4. The method for reconstructing the internal current density distribution of a proton exchange membrane fuel cell according to any one of claims 1-3, characterized in that, The construction of the electro-magnetic dataset includes: The PEMFC is divided into n current element regions along its surface by rows and columns, and n magnetic field measurement points are set accordingly. The current density distribution of the n current element regions is measured under each operating condition, and the external magnetic field distribution of each measurement point under each operating condition is calculated according to the Biot-Savart law to obtain the constructed electro-magnetic dataset.

5. The method for reconstructing the internal current density distribution of a proton exchange membrane fuel cell according to claim 4, characterized in that, The data loss item and the physical loss term They are respectively: in, The batch size of the current training samples. The input sample matrix of the physical information neural network model is the matrix composed of the distribution of external magnetic fields in the samples. The output matrix predicted by the physical information neural network model is a matrix composed of the predicted internal current density distribution of the PEMFC. It is a matrix composed of the distribution of external magnetic fields in the sample; Let be the coefficient matrix, satisfying ;in, The current element matrix is ​​composed of the current density distribution in the electromagnetic dataset. For based on The matrix calculated using Biot-Savart's law, which consists of the theoretical external magnetic field distribution.

6. The method for reconstructing the internal current density distribution of a proton exchange membrane fuel cell according to claim 1, characterized in that, The physical information neural network model is a multi-layer fully connected neural network.

7. A method for monitoring the state of a proton exchange membrane fuel cell, characterized in that, The method includes monitoring the internal current density distribution of a proton exchange membrane fuel cell, wherein the internal current density distribution of the proton exchange membrane fuel cell is obtained using the internal current density distribution reconstruction method of the proton exchange membrane fuel cell as described in any one of claims 1-6.

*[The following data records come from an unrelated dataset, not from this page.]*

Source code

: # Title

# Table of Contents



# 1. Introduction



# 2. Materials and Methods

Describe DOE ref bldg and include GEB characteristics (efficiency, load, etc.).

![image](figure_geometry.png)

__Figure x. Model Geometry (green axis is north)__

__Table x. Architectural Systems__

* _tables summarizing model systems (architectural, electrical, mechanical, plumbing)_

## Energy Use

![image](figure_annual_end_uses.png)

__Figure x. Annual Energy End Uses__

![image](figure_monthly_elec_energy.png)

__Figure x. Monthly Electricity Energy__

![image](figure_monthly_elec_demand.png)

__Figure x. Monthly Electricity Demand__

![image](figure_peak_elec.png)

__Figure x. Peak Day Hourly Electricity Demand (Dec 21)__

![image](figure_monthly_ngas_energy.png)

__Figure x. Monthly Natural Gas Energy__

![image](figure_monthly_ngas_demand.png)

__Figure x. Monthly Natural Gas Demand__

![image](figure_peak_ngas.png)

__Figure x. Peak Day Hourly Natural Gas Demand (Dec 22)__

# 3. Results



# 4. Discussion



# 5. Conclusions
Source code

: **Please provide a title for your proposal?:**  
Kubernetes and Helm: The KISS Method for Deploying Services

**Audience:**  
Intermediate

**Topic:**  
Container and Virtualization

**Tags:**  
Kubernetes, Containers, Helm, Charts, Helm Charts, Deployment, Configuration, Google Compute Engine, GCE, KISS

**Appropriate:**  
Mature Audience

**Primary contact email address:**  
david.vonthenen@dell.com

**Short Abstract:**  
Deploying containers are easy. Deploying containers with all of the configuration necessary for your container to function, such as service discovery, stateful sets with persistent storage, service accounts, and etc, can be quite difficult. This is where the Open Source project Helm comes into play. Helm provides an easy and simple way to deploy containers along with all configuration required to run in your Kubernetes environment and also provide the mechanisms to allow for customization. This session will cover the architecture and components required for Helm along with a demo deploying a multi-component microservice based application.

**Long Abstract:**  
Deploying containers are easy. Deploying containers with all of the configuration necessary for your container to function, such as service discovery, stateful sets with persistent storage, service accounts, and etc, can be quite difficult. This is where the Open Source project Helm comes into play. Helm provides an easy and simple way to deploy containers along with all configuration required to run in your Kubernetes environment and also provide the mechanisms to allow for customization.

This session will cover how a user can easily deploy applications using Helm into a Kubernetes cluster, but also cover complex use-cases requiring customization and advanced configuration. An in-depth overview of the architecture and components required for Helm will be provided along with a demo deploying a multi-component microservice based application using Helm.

8. An electronic device, characterized in that, Includes computer-readable storage media and processors; The computer-readable storage medium is used to store executable instructions; The processor is used to read executable instructions stored in the computer-readable storage medium to execute the method for reconstructing the internal current density distribution of a proton exchange membrane fuel cell based on a physical information neural network as described in any one of claims 1-6, or / and to execute the proton exchange membrane fuel cell state monitoring method as described in claim 7.

9. A computer-readable storage medium having a computer program stored thereon, characterized in that, When the program is executed by the processor, it implements the method for reconstructing the internal current density distribution of a proton exchange membrane fuel cell based on a physical information neural network as described in any one of claims 1-6, or / and implements the proton exchange membrane fuel cell state monitoring method as described in claim 7.

10. A computer program product, characterized in that, The method includes a computer program that, when run on a computer, causes the computer to execute the method for reconstructing the internal current density distribution of a proton exchange membrane fuel cell based on a physical information neural network as described in any one of claims 1-6, or / and to execute the method for monitoring the state of a proton exchange membrane fuel cell as described in claim 7.